For decades food manufacturers have marketed saccharin, along with other non-caloric artificial sweeteners (NAS), as healthy alternatives to sugar. Artificial sugar substitutes cannot be digested by humans and have been recommended for patients with diabetes and for those trying to lose weight. However, a new report in the journal Nature suggests that NAS are harmful to metabolic health. In this study, saccharin given to mice and to healthy human subjects worsened glucose control compared to sugar, and had the paradoxical effect of increasing blood glucose levels.
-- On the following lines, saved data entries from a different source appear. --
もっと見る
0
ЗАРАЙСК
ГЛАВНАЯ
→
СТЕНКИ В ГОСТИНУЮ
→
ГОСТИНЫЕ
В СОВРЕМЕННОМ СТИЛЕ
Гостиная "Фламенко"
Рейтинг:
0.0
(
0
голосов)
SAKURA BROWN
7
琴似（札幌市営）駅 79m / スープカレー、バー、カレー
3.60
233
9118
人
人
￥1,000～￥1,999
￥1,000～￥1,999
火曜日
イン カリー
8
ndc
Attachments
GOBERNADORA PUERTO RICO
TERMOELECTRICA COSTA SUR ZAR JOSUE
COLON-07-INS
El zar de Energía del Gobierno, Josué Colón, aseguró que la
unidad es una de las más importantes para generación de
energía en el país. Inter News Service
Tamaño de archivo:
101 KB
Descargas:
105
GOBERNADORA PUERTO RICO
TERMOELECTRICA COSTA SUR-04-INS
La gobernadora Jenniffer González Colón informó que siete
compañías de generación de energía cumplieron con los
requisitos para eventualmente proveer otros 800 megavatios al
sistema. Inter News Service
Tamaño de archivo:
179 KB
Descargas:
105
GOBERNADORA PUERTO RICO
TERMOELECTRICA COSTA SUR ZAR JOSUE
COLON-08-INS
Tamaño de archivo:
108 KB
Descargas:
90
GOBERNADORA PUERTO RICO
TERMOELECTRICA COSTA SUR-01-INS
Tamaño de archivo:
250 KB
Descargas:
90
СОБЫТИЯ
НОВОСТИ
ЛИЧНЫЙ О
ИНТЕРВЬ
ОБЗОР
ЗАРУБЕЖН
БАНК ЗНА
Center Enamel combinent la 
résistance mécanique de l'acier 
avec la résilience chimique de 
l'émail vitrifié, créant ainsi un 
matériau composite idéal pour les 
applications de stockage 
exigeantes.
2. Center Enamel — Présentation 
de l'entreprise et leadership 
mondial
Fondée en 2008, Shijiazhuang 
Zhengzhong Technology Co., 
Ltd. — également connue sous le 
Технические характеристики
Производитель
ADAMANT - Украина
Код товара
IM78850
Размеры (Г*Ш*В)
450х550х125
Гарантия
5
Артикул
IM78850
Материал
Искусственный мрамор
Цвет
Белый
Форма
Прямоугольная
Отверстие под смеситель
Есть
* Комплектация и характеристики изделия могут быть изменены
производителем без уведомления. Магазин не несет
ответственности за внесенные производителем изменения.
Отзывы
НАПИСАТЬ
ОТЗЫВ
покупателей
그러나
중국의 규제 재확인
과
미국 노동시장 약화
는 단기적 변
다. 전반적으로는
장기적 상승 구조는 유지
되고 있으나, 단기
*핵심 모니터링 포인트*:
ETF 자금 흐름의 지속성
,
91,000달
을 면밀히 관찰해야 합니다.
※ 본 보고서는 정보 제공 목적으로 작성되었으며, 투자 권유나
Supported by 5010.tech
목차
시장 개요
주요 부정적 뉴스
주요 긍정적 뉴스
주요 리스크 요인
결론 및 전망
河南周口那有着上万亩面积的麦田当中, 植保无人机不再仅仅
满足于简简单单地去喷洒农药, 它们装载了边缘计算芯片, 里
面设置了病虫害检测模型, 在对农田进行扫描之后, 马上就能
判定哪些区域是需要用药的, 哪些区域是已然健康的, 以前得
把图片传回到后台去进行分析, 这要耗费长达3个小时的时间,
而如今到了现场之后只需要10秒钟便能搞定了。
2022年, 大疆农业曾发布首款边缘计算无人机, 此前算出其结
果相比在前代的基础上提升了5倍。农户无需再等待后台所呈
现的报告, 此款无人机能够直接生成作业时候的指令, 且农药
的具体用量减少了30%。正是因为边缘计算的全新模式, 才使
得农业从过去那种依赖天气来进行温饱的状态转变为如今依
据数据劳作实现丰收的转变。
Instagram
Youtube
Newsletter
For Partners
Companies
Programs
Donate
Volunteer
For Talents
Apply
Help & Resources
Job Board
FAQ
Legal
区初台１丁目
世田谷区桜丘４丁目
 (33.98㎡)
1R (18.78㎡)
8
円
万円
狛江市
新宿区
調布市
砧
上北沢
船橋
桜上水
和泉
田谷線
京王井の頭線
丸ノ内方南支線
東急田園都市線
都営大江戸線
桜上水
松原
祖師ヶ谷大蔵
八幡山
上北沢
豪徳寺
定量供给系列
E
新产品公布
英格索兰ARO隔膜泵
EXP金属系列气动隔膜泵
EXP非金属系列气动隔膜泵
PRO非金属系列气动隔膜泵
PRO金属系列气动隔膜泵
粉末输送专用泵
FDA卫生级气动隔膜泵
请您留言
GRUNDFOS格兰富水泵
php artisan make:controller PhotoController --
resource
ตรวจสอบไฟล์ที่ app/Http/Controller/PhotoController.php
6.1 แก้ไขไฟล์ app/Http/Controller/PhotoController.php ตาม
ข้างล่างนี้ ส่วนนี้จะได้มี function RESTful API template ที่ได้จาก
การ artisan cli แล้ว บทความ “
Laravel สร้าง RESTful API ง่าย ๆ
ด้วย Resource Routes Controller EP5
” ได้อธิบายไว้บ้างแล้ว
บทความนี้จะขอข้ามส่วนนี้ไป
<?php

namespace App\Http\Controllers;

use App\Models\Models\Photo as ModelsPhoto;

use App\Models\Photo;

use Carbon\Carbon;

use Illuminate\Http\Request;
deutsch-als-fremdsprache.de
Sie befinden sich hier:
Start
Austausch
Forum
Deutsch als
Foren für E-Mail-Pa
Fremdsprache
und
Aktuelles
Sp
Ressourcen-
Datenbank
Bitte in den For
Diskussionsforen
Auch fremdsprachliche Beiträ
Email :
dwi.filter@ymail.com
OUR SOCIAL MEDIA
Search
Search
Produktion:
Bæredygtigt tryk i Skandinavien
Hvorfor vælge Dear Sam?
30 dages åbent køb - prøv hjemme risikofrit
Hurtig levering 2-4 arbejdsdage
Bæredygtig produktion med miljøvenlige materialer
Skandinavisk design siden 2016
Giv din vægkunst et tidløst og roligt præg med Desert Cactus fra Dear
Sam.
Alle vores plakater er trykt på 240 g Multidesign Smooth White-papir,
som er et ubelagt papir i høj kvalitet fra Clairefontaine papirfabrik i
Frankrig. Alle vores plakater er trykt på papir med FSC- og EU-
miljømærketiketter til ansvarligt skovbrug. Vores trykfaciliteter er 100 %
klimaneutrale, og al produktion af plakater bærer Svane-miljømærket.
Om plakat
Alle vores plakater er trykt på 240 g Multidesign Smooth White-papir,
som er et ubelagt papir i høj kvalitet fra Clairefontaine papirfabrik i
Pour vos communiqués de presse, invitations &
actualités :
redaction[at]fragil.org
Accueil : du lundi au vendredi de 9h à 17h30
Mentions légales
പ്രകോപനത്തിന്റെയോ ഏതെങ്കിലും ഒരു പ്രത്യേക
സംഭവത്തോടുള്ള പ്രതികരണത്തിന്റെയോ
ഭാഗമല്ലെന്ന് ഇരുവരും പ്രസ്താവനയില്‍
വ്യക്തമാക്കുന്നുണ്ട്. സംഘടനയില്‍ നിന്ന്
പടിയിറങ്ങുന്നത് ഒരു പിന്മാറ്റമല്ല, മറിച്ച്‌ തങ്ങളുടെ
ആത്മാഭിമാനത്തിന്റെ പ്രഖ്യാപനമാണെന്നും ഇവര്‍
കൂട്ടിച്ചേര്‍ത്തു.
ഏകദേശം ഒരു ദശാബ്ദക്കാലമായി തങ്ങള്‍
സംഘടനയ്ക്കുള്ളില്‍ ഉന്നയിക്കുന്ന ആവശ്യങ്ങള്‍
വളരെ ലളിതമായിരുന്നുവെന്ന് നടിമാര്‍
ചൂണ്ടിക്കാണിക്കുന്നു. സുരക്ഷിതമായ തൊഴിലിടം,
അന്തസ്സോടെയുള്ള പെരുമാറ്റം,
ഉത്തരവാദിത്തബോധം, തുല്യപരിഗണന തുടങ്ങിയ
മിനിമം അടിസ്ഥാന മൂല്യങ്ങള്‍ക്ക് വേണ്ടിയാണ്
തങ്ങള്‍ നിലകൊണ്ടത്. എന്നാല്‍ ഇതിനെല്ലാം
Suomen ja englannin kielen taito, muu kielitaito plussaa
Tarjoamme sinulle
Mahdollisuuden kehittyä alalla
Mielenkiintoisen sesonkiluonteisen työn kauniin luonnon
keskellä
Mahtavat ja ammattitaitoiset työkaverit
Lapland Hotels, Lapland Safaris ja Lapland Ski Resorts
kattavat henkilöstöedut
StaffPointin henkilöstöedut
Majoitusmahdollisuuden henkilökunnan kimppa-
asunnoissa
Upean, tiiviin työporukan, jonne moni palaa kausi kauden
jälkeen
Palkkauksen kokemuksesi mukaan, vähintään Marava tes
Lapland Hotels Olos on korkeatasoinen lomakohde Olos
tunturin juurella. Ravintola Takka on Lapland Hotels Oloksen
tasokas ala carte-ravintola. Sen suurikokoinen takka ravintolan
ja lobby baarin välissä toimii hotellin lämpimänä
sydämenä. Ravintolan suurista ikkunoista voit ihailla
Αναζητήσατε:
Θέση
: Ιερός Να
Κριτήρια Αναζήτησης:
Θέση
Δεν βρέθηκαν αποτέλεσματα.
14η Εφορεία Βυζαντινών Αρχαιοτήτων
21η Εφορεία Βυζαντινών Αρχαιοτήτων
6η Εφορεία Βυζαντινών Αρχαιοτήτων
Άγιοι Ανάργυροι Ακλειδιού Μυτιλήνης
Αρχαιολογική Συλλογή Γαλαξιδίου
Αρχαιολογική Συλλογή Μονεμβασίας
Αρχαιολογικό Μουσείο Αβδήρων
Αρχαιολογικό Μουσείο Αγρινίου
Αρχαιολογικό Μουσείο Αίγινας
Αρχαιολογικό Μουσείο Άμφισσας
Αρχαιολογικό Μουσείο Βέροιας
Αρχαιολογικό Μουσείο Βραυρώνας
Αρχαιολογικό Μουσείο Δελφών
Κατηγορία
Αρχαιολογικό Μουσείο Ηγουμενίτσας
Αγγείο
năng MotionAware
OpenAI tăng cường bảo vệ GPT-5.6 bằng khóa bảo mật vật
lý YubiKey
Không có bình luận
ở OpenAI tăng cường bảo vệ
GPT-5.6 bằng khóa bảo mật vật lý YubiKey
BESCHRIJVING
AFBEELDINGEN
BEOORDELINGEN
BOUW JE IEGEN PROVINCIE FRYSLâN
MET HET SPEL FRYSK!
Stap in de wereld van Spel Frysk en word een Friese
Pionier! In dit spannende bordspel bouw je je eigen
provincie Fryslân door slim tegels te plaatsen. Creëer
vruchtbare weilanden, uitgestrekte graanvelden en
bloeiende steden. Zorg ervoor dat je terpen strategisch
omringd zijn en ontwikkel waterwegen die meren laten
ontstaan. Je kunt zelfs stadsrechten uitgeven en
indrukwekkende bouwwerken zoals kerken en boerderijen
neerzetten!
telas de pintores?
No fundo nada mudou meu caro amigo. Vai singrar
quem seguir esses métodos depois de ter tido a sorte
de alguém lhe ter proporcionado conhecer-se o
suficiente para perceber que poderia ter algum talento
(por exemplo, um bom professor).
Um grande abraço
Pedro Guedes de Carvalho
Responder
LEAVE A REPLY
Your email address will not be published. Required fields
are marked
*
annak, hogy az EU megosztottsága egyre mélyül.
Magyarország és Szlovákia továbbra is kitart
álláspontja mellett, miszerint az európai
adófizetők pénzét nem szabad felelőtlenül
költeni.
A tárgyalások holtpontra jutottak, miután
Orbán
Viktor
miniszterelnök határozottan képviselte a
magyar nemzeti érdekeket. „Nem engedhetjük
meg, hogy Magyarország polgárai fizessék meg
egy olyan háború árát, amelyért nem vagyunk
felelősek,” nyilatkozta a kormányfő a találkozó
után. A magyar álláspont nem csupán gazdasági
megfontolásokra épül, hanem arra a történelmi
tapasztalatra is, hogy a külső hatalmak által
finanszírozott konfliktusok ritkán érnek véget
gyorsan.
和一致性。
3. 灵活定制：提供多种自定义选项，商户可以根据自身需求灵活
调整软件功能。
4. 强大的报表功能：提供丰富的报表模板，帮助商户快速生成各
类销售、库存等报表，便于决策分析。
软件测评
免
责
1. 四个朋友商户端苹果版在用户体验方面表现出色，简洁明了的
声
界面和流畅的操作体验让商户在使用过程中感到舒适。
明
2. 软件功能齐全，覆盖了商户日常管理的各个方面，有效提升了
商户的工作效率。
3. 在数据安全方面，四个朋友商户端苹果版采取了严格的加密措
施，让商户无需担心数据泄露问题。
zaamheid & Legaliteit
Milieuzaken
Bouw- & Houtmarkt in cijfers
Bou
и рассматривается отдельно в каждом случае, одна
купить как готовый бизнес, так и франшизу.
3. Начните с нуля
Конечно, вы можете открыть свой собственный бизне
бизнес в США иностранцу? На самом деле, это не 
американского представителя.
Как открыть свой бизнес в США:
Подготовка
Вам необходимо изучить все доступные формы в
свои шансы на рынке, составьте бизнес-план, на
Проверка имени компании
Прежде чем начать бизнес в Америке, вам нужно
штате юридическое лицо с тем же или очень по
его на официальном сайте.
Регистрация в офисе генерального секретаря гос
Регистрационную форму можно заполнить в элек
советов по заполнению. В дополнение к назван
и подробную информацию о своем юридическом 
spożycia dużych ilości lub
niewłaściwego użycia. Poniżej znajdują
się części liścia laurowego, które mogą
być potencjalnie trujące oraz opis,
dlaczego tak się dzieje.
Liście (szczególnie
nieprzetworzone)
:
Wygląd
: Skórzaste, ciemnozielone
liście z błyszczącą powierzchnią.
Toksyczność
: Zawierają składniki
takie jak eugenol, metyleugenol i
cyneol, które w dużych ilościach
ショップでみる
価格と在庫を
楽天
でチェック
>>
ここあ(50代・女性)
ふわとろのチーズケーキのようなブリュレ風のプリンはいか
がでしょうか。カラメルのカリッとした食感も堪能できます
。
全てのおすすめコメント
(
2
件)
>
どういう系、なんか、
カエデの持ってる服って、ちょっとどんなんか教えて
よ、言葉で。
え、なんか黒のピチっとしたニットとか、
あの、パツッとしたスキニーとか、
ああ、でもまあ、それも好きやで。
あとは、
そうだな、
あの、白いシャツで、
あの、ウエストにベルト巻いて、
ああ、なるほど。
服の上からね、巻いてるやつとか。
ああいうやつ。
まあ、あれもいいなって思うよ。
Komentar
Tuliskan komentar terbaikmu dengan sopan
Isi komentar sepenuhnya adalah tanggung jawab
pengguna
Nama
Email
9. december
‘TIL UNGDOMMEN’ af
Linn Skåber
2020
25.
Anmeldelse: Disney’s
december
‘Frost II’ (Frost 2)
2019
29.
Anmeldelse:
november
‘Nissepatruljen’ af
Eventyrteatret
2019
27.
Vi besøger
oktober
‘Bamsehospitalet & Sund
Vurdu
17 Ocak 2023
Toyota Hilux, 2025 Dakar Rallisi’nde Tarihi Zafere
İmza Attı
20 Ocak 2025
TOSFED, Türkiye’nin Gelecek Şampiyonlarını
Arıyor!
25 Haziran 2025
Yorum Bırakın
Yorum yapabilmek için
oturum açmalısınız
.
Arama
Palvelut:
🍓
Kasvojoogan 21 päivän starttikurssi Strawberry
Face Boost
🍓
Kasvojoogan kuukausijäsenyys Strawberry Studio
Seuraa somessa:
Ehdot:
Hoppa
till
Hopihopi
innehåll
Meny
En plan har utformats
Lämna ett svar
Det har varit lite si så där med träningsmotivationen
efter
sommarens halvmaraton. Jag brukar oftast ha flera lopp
Lead investigator Eran Elinov and his colleagues showed that the intestinal microbiota was responsible for the adverse metabolic effects of saccharin. Saccharin increased numbers of Bacteroides bacteria in the gut and also increased the density of bacteria in the Enterobacteriaceae group while decreasing the number of certain beneficial bacteria, such as Akkermansia mucinophila. Remarkably when fecal bacteria from saccharin-fed humans were transferred to germ-free mice, the mice became glucose intolerant, similar to their human donors. Some human subjects were non-responders, maintaining normal metabolism of glucose after exposure to saccharin. Fecal samples from non-responders were inoculated into germ free mice without causing glucose intolerance. These findings indicate a causal role for the microbiota in the impairment of metabolism by artificial sweeteners.
This study did not identify the precise mechanism by which microbiota alter metabolism, but saccharin caused functional changes in the microbiome, including increased microbial production of the short chain fatty acids propionate and acetate. These short chain fatty acids are also elevated in obesity, and might promote weight gain by increasing energy harvest from the diet. Short chain fatty acids and other microbial products also affect metabolism and brain activity by affecting neural circuits that link the gut to the brain, also known as the gut-brain axis.
Athena Aktipis, Carlo Maley, and I recently reviewed neural and other mechanisms by which microbes potentially manipulate eating behavior; read more here. We proposed that the differing fitness interests in the metagenome (the collection of host and microbial genes) might drive eating behaviors that lead to obesity. Whether gut microbes trigger changes in brain activity after exposure to artificial sweeteners is unknown and was not addressed in Elinov’s study. On the other hand, microbial control of metabolism, as demonstrated by Elinov and colleagues, is another potential area of genetic conflict between microbes and the host. How microbes interact with different nutrients and with the host to cause glucose intolerance is a ripe area for further study.